# Project: Wrangling and Analyze Data

This project seeks to analyse data from WeRateDogs twitter archive. To successfully carry out this project, authorisation to query twitter api will be seeked. The project will be divided into the data wrangling section which includes; data gathering, assesment and cleaning; and data visualization

Install and import required packages

In [3]:
!pip install requests
!pip install tweepy

In [2]:
import pandas as pd
import json
import requests
import os
import tweepy
import numpy as np
import matplotlib.pyplot as plt
import seaborn as sb
%matplotlib inline

ModuleNotFoundError: No module named 'requests'

# DATA WRANGLING

## Data Gathering
**All** three pieces of data for this project will be gathered and loaded in the notebook. The methods required to gather each data are different.

1. Directly download the WeRateDogs Twitter archive data (twitter_archive_enhanced.csv) provided by udacity

In [None]:
enhanced_archive = pd.read_csv('twitter-archive-enhanced.csv')
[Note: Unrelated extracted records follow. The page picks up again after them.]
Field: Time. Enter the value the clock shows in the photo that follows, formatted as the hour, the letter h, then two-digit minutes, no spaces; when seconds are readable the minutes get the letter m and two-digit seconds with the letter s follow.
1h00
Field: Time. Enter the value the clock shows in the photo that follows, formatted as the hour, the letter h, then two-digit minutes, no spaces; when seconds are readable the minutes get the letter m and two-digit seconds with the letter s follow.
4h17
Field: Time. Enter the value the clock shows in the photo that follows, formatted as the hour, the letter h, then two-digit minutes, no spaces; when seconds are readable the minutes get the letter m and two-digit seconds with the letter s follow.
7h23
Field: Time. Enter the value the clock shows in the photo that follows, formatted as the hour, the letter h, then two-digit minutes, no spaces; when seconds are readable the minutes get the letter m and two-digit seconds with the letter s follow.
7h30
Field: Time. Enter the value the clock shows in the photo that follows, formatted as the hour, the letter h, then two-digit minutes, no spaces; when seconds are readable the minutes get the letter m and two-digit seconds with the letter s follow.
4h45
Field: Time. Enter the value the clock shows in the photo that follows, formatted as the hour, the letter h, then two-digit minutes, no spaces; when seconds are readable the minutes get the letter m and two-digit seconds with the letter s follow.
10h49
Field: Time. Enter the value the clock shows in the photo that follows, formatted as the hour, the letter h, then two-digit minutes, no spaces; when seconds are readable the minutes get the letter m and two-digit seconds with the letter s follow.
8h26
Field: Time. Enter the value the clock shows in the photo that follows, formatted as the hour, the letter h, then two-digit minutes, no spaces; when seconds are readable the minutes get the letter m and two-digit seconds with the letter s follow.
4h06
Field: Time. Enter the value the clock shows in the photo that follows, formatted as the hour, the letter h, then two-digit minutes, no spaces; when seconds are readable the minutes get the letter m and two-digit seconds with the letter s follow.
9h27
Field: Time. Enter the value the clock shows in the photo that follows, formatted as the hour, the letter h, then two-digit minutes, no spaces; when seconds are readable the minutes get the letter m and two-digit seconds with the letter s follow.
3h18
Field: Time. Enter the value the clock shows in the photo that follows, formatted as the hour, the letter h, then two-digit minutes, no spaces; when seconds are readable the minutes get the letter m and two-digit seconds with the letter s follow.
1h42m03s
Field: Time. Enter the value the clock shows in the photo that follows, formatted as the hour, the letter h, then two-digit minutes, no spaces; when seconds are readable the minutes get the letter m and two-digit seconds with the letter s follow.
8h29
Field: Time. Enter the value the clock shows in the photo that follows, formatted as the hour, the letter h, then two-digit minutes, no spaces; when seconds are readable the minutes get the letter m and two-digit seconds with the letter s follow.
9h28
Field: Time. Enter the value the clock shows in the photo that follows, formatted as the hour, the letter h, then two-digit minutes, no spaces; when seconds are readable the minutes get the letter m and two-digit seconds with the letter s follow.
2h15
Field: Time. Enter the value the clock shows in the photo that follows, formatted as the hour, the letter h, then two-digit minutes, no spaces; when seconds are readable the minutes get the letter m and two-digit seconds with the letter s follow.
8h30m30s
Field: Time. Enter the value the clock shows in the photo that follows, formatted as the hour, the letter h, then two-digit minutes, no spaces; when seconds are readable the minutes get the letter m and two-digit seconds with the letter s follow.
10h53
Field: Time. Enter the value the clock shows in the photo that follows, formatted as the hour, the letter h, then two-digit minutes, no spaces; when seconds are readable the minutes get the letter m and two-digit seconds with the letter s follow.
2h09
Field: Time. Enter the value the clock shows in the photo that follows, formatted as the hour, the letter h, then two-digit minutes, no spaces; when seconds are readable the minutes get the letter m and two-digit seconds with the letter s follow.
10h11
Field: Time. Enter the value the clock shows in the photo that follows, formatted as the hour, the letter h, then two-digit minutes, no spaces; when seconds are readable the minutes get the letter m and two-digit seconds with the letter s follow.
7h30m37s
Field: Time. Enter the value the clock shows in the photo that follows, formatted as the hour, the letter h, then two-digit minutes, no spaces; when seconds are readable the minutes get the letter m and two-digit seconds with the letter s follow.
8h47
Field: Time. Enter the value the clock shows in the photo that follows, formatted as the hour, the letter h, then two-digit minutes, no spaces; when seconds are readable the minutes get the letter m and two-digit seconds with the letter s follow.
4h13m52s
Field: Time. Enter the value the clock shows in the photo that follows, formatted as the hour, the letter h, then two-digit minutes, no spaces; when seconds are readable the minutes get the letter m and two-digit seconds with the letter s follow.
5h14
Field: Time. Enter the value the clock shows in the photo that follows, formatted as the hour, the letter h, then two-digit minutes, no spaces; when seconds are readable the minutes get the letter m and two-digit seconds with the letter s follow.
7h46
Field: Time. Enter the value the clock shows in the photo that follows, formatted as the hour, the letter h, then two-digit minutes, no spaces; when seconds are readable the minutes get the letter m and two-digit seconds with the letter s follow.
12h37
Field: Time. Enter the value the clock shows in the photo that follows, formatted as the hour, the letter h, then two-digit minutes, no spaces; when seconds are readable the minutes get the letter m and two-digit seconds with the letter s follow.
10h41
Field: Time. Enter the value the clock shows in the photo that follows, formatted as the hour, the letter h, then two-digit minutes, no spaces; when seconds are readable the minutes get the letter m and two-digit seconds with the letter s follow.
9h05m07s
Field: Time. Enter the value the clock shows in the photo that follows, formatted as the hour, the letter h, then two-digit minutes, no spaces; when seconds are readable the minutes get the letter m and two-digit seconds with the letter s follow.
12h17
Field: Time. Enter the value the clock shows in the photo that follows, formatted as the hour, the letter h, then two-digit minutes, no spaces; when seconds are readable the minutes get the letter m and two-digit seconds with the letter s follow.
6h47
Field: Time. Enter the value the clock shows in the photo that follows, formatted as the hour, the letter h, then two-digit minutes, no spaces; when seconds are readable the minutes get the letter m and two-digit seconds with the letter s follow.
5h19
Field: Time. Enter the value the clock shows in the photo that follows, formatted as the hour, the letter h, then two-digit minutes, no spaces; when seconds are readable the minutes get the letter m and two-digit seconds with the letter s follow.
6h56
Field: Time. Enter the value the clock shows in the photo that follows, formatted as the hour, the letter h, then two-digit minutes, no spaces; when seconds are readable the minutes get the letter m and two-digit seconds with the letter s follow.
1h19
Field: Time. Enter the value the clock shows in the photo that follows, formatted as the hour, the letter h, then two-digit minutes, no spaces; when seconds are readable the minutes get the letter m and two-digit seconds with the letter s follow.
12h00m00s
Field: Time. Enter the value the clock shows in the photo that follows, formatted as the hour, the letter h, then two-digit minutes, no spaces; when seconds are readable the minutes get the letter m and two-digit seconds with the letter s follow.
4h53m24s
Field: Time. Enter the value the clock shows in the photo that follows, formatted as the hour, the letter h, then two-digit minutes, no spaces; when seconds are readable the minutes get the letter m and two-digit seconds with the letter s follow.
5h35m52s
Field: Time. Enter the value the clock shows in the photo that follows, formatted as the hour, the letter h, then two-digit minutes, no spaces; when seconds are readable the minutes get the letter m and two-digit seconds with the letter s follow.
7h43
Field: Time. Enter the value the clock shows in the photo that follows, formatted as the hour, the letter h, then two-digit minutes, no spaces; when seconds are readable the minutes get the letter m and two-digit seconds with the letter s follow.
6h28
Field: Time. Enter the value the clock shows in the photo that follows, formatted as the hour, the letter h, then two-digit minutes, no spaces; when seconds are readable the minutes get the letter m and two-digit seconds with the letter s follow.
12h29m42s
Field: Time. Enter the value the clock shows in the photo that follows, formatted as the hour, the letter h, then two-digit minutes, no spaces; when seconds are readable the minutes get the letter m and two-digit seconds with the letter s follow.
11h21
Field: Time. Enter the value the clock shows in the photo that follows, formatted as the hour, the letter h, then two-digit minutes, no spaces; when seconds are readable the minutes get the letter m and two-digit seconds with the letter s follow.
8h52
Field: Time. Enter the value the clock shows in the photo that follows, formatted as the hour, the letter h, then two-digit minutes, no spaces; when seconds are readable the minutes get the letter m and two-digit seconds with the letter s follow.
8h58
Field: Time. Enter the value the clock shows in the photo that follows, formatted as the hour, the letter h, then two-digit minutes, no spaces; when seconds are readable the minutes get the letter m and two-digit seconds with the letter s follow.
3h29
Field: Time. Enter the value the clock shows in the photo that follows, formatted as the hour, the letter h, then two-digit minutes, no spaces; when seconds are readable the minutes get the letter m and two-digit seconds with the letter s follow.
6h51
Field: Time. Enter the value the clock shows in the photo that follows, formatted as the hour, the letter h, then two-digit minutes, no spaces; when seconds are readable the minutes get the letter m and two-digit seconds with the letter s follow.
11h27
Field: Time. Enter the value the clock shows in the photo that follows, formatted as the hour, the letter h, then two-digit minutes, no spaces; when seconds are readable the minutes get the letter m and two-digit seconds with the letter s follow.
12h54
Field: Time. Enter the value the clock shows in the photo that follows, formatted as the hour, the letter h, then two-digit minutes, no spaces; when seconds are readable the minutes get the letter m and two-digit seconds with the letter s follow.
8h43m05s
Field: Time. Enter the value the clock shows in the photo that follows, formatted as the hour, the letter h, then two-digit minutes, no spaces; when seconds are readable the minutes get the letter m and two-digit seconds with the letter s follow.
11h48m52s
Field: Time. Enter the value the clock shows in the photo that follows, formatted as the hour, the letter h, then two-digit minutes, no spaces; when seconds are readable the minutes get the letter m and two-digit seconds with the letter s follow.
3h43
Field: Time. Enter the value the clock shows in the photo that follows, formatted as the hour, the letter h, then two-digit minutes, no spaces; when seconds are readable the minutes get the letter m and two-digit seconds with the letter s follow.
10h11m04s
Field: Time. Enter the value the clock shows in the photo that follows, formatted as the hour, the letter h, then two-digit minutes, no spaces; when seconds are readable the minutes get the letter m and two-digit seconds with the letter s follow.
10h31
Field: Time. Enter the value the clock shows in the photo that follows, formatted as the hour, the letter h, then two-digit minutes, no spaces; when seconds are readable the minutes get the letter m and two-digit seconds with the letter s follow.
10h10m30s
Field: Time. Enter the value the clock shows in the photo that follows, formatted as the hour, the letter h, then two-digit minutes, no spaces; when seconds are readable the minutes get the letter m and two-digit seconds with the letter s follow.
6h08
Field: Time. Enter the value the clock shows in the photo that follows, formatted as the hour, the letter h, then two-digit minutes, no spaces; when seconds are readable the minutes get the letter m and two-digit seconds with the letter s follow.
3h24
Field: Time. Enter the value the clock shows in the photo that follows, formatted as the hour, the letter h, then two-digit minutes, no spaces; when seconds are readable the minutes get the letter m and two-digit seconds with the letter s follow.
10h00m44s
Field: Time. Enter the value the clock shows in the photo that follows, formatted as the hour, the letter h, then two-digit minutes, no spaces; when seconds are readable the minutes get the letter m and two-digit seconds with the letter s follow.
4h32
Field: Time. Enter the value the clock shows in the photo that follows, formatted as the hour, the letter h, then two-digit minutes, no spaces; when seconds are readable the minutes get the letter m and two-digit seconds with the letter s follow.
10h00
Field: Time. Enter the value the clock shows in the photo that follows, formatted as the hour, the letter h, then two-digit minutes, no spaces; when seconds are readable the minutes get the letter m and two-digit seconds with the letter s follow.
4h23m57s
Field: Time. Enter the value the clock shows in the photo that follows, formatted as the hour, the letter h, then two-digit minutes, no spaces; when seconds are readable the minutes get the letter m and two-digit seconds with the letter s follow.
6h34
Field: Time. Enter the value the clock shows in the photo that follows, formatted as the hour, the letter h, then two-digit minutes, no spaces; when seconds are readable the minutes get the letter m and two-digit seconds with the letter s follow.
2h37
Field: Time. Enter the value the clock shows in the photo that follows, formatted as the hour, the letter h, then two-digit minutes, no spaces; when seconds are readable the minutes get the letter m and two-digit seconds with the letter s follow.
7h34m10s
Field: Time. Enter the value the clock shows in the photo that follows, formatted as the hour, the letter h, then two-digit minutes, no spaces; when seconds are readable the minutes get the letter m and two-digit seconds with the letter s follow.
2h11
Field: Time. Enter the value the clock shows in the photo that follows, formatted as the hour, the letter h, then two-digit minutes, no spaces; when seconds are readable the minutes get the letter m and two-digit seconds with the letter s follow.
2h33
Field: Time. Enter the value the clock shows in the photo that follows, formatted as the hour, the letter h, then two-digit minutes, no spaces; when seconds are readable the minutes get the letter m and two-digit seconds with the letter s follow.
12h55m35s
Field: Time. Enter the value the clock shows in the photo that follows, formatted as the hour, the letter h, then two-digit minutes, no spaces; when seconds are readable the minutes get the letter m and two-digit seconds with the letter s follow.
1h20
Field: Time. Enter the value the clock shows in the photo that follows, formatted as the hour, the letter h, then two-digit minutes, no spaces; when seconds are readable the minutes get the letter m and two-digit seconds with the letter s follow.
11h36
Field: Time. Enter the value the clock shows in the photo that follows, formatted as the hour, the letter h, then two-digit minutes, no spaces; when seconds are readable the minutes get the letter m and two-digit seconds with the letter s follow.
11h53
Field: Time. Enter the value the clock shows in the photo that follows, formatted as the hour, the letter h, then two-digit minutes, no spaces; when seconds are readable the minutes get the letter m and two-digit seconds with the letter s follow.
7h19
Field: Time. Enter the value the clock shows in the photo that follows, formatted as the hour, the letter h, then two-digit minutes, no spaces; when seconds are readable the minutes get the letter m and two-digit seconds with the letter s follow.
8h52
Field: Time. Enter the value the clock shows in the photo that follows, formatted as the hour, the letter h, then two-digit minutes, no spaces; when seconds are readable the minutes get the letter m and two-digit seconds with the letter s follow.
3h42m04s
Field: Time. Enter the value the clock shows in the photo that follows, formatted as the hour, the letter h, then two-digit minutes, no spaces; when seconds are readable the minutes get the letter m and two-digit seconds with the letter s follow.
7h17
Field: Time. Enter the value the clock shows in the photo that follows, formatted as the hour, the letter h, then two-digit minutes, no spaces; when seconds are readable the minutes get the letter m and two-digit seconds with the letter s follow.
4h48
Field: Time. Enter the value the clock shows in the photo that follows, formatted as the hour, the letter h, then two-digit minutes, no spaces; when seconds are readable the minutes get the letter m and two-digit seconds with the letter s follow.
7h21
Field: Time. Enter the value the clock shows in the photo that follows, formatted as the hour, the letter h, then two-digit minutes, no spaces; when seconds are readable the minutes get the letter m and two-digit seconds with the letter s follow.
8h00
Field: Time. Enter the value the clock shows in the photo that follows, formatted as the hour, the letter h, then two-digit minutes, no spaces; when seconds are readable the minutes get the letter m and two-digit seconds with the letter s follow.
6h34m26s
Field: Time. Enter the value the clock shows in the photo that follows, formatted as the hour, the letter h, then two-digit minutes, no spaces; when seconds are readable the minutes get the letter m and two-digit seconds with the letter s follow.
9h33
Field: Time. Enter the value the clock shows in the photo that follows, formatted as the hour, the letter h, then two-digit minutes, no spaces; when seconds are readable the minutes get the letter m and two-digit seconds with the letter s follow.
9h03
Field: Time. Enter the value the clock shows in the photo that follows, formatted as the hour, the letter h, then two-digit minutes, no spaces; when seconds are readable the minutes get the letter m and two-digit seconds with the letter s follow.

2. Use the Requests library to download the tweet image prediction (image_predictions.tsv)

In [None]:
url = 'https://d17h27t6h515a5.cloudfront.net/topher/2017/August/599fd2ad_image-predictions/image-predictions.tsv'
image_prediction = requests.get(url)
image_prediction

In [None]:
if not os.path.exists('dataFolder'):
    os.makedirs('dataFolder')
    
with open (os.path.join('dataFolder', url.split('/')[-1]), mode = 'wb')as file:
    file.write(image_prediction.content)

img_prediction = pd.read_csv('dataFolder/image-predictions.tsv', sep = '\t')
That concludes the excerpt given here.